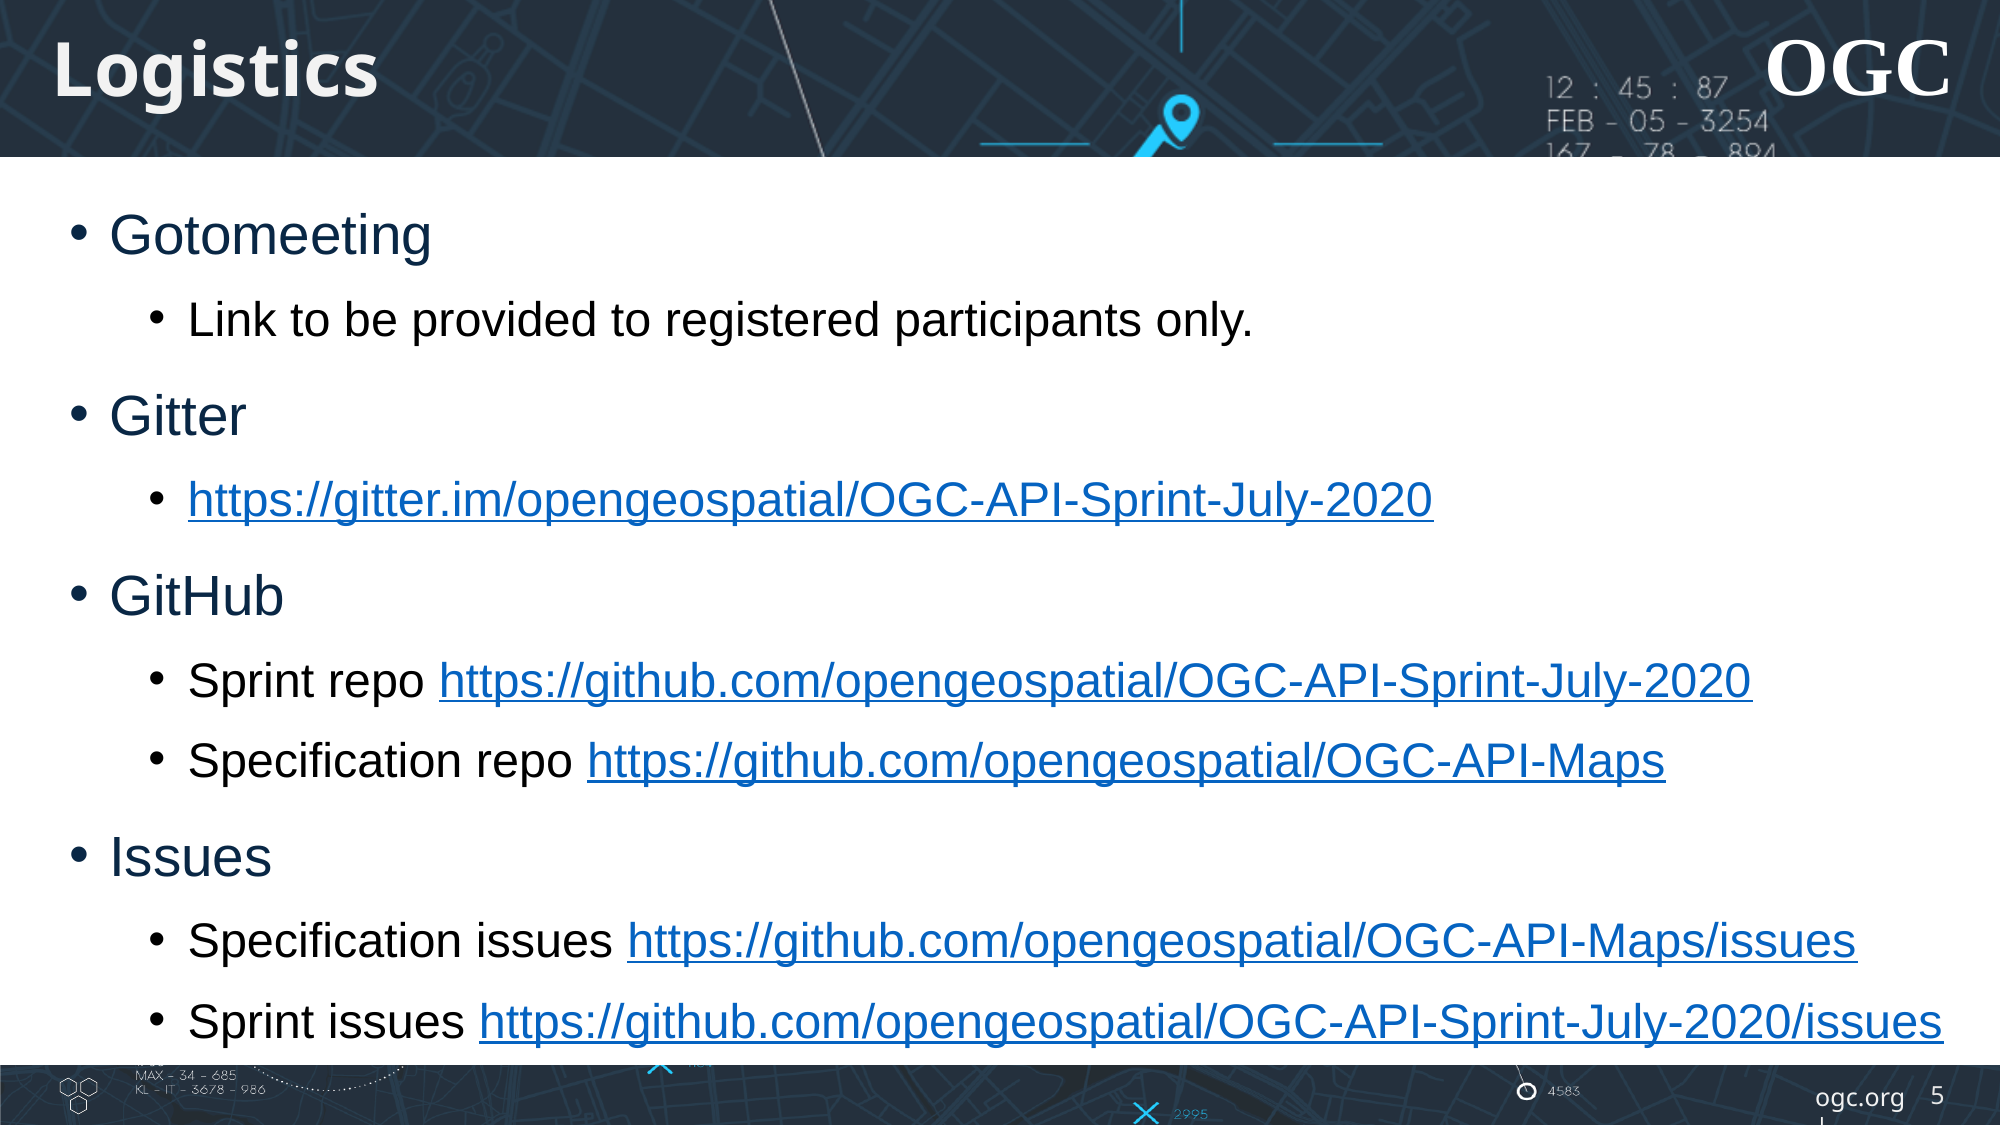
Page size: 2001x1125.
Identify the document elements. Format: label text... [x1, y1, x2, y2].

picture [51, 1069, 106, 1123]
list Gotomeeting Link to be provided to registered participants only. Gitter https://gitter.im/opengeospatial/OGC-API-Sprint-July-2020 GitHub Sprint repo https://github.com/opengeospatial/OGC-API-Sprint-July-2020 Specification repo https://github.com/opengeospatial/OGC-API-Maps Issues Specification issues https://github.com/opengeospatial/OGC-API-Maps/issues Sprint issues https://github.com/opengeospatial/OGC-API-Sprint-July-2020/issues [54, 190, 1960, 1074]
title Logistics [36, 9, 1762, 135]
slide_number 5 [1772, 1073, 1960, 1121]
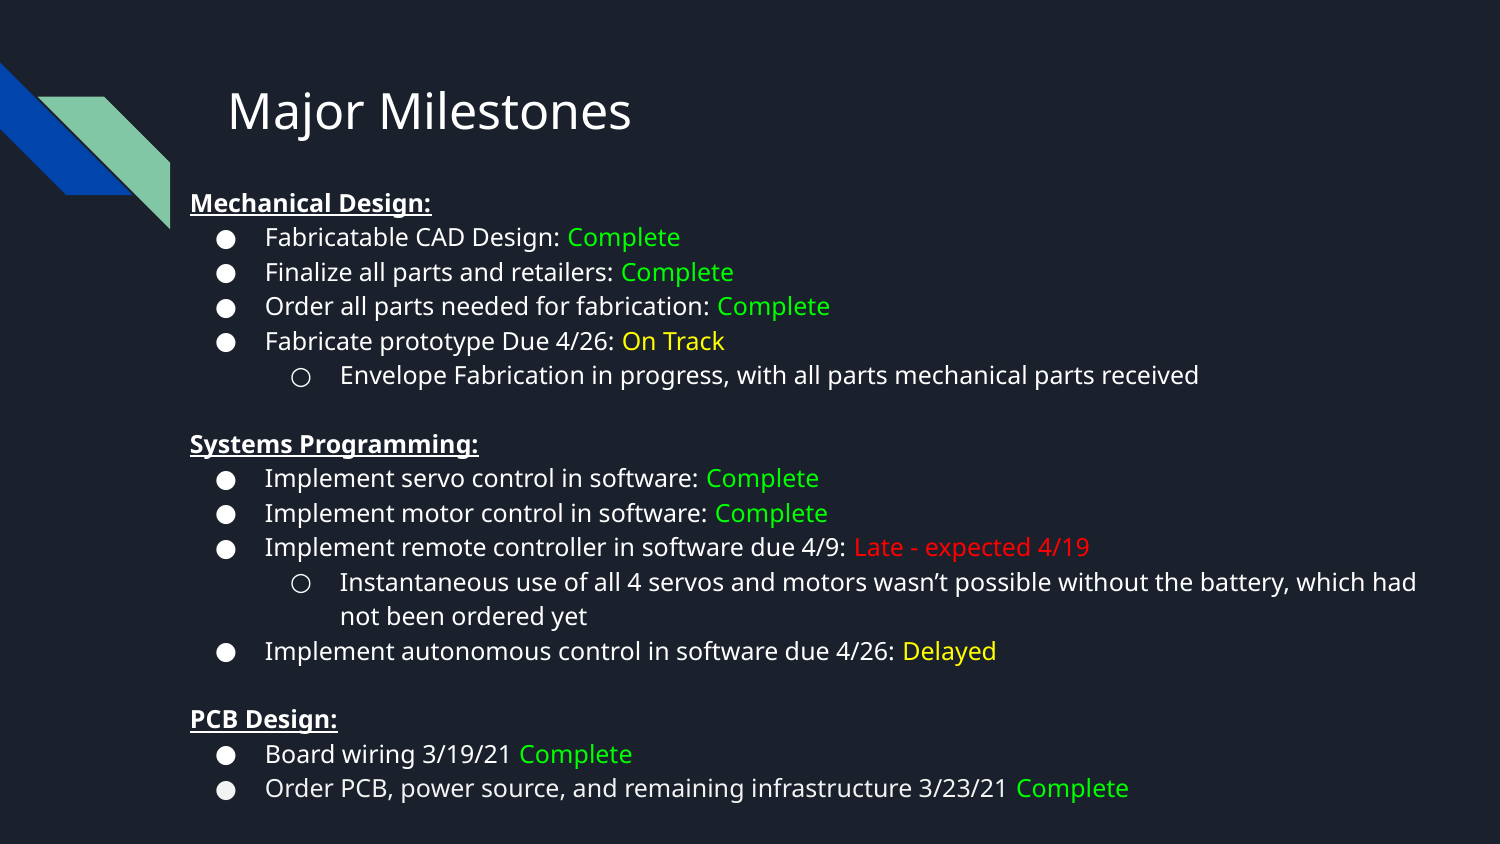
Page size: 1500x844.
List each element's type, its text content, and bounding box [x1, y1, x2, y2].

title Major Milestones [212, 64, 1368, 168]
list Mechanical Design: Fabricatable CAD Design: Complete Finalize all parts and retailers: Complete Order all parts needed for fabrication: Complete Fabricate prototype Due 4/26: On Track Envelope Fabrication in progress, with all parts mechanical parts received Systems Programming: Implement servo control in software: Complete Implement motor control in software: Complete Implement remote controller in software due 4/9: Late - expected 4/19 Instantaneous use of all 4 servos and motors wasn’t possible without the battery, which had not been ordered yet Implement autonomous control in software due 4/26: Delayed PCB Design: Board wiring 3/19/21 Complete Order PCB, power source, and remaining infrastructure 3/23/21 Complete **MORE ON NEXT SLIDE** [175, 168, 1465, 782]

Exercise aim => Please work out how many lines of the records contain "size" and give only that number.

Written solution => 2